▸ Your objective: Reproduce verbatim the portion of the records that begins with the line containing "của sự sống, Đấng" and ends with the line containing "Ngài biến đau", both lines included.

Stored entries
»»
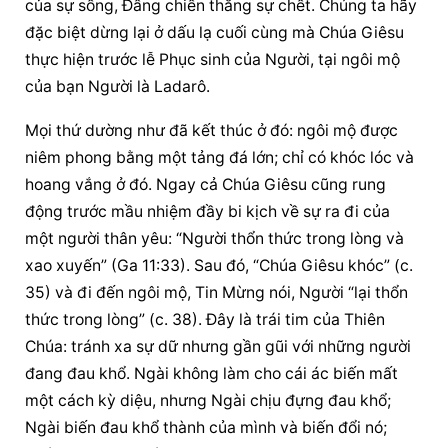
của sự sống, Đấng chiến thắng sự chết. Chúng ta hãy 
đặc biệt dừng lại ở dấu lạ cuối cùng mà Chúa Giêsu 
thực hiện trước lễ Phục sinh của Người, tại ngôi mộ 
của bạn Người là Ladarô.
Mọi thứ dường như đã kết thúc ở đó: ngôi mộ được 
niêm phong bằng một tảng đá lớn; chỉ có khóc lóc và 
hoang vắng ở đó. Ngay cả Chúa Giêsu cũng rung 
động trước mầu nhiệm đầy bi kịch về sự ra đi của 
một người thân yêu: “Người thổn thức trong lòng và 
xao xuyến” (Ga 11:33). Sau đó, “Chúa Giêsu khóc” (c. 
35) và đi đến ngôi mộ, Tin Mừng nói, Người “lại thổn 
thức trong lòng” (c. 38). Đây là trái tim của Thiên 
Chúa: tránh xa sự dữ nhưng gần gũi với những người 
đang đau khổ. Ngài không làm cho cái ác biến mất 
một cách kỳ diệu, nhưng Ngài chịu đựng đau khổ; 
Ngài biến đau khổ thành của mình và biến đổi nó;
««
»»
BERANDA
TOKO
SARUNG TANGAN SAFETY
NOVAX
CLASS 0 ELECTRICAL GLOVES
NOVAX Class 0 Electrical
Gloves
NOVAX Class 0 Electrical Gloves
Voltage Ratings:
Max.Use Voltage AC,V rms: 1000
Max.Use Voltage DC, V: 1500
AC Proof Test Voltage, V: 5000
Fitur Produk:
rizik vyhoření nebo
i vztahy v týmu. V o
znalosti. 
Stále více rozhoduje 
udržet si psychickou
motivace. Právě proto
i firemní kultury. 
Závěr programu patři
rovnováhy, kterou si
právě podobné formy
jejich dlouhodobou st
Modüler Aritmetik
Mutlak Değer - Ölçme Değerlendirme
««
▸ Exercise output:
của sự sống, Đấng chiến thắng sự chết. Chúng ta hãy 
đặc biệt dừng lại ở dấu lạ cuối cùng mà Chúa Giêsu 
thực hiện trước lễ Phục sinh của Người, tại ngôi mộ 
của bạn Người là Ladarô.
Mọi thứ dường như đã kết thúc ở đó: ngôi mộ được 
niêm phong bằng một tảng đá lớn; chỉ có khóc lóc và 
hoang vắng ở đó. Ngay cả Chúa Giêsu cũng rung 
động trước mầu nhiệm đầy bi kịch về sự ra đi của 
một người thân yêu: “Người thổn thức trong lòng và 
xao xuyến” (Ga 11:33). Sau đó, “Chúa Giêsu khóc” (c. 
35) và đi đến ngôi mộ, Tin Mừng nói, Người “lại thổn 
thức trong lòng” (c. 38). Đây là trái tim của Thiên 
Chúa: tránh xa sự dữ nhưng gần gũi với những người 
đang đau khổ. Ngài không làm cho cái ác biến mất 
một cách kỳ diệu, nhưng Ngài chịu đựng đau khổ; 
Ngài biến đau khổ thành của mình và biến đổi nó;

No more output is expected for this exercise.